In the final session of the forum, Dr. Debapriya Bhattacharya, Former Ambassador of Bangladesh to the WTO and UN Offices, spoke about the importance of building alliances between governments, the private sector, civil society and development partners to ensure inclusive and sustainable economic growth. At the global level, countries need promote a multilateral system which is rule-based and open, create inclusive platforms for non-state actors, strengthen transit regimes to ensure harmonized customs operation and multimodal transport with efficient border logistics, and create transcontinental communication networks, trade facilities and IT connectivity, implement global and regional measures to address food and energy security challenges, and strengthen initiatives to deal with post-COVID-19 aftermath. At the national level, countries must ensure country-led partnerships through revealed political commitment, promote democratic accountability making space for civic voice and action, create a business-friendly environment through well-performing institutions and processes, and engage with local communities based on inclusive and accountable participation.
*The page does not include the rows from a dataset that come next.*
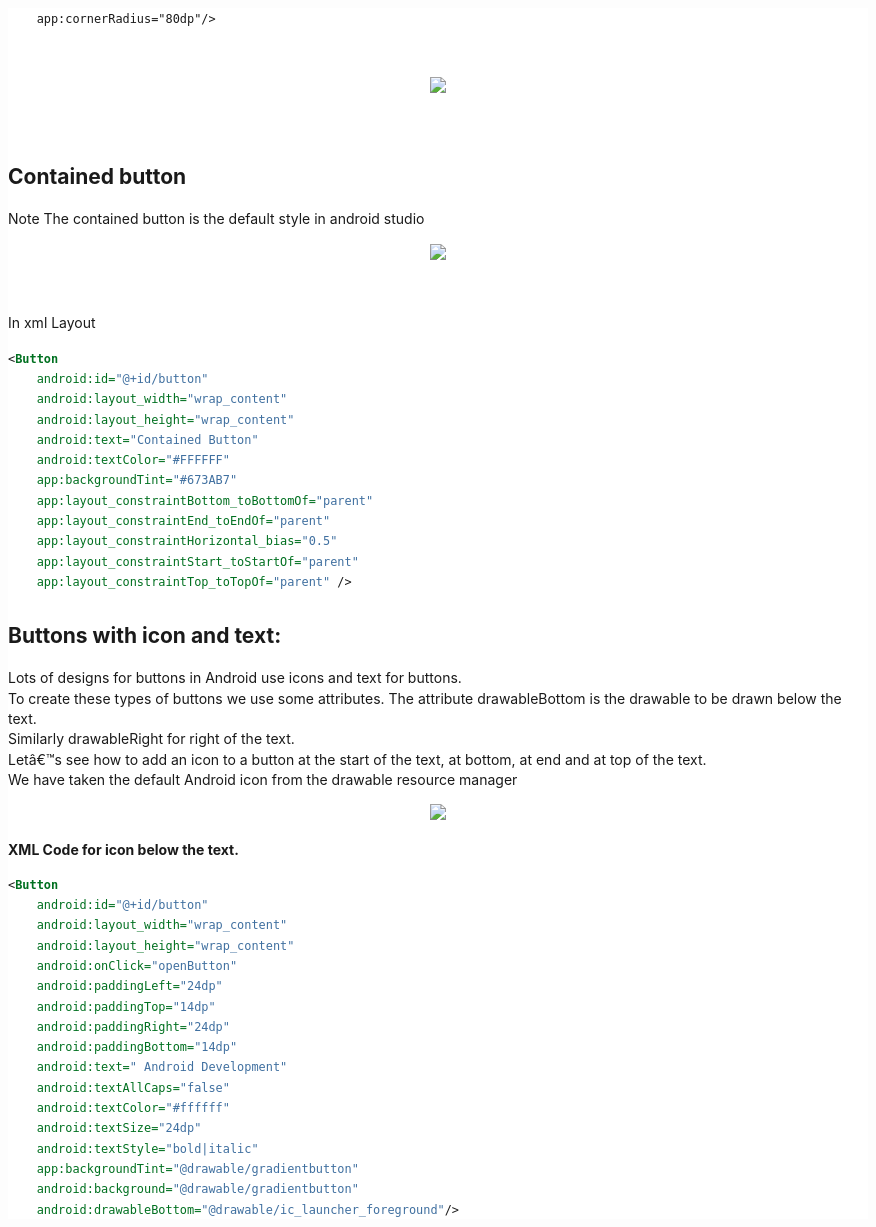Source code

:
 ```xml
    app:cornerRadius="80dp"/>
```

<br>
<p align="center"><img src="https://user-images.githubusercontent.com/80222700/135631690-d16fefe9-f1dd-4dd6-8f6b-a39893ddc809.png" width="400px"></p>
<br>

## Contained button

Note The contained button is the default style in android studio

<p align="center"><img src="https://user-images.githubusercontent.com/80222700/135634145-f70b6c0c-4657-464d-8d62-ca89bf8f5f12.png" width="400px"></p>
<br>

In xml Layout

```xml
<Button
    android:id="@+id/button"
    android:layout_width="wrap_content"
    android:layout_height="wrap_content"
    android:text="Contained Button"
    android:textColor="#FFFFFF"
    app:backgroundTint="#673AB7"
    app:layout_constraintBottom_toBottomOf="parent"
    app:layout_constraintEnd_toEndOf="parent"
    app:layout_constraintHorizontal_bias="0.5"
    app:layout_constraintStart_toStartOf="parent"
    app:layout_constraintTop_toTopOf="parent" />
```

## Buttons with icon and text:

Lots of designs for buttons in Android use icons and text for buttons.<br>
To create these types of buttons we use some attributes. The attribute drawableBottom is the drawable to be drawn below the text. <br>
Similarly drawableRight for right of the text. <br>
Letâ€™s see how to add an icon to a button at the start of the text, at bottom, at end and at top
of the text. <br>
We have taken the default Android icon from the drawable resource manager
<br>

<p align="center"><img src="https://user-images.githubusercontent.com/80222700/135631767-c71fed31-7001-4c3a-8156-47c6e0e5f93f.png"> </p>

<p><b>XML Code for icon below the text.</b></p>

```xml
<Button
    android:id="@+id/button"
    android:layout_width="wrap_content"
    android:layout_height="wrap_content"
    android:onClick="openButton"
    android:paddingLeft="24dp"
    android:paddingTop="14dp"
    android:paddingRight="24dp"
    android:paddingBottom="14dp"
    android:text=" Android Development"
    android:textAllCaps="false"
    android:textColor="#ffffff"
    android:textSize="24dp"
    android:textStyle="bold|italic"
    app:backgroundTint="@drawable/gradientbutton"
    android:background="@drawable/gradientbutton"
    android:drawableBottom="@drawable/ic_launcher_foreground"/>
```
Representatives of Azerbaijan, Kazakhstan, Mongolia and Uzbekistan spoke about their countries’ experience in building international and national alliances in order to ensure inclusive economic growth in their countries and promote the prosperity of the region.

Think tanks representatives agreed that the economic policies need to be people-centric, and not just promote GDP growth in the CAREC region. To ensure this, the CAREC members need to focus on building their fintech foundation, bolstering the ICT and digital infrastructures, ensuring regulatory quality, and enhancing the required capabilities to advance inclusive trade and finance. Developing countries with limited fiscal space will need to prioritize resources and efforts to areas with the greatest social development. The pandemic has shown that regional cooperation and integration with customized solutions can be a desirable goal for the region.

Forum participants commended the CAREC Institute’s diligence in supporting the CAREC Think Tank Network, including the Research Grants Program, which encourages think tanks to conduct joint research on pressing regional issues, and the annual CAREC Think Tank Development Forum, which serves as a platform for the exchange of ideas and knowledge.

In closing remarks, Mr. Syed Shakeel Shah, Director of the CAREC Institute, called on think tanks to continue collaborating on joint research, knowledge production, and sharing of best practices in the CAREC region and beyond, and to play an active role in bringing research evidence into national policies. Regional cooperation through the CAREC Think Tank Network will better address current challenges to achieve inclusive growth and sustainable development in the region.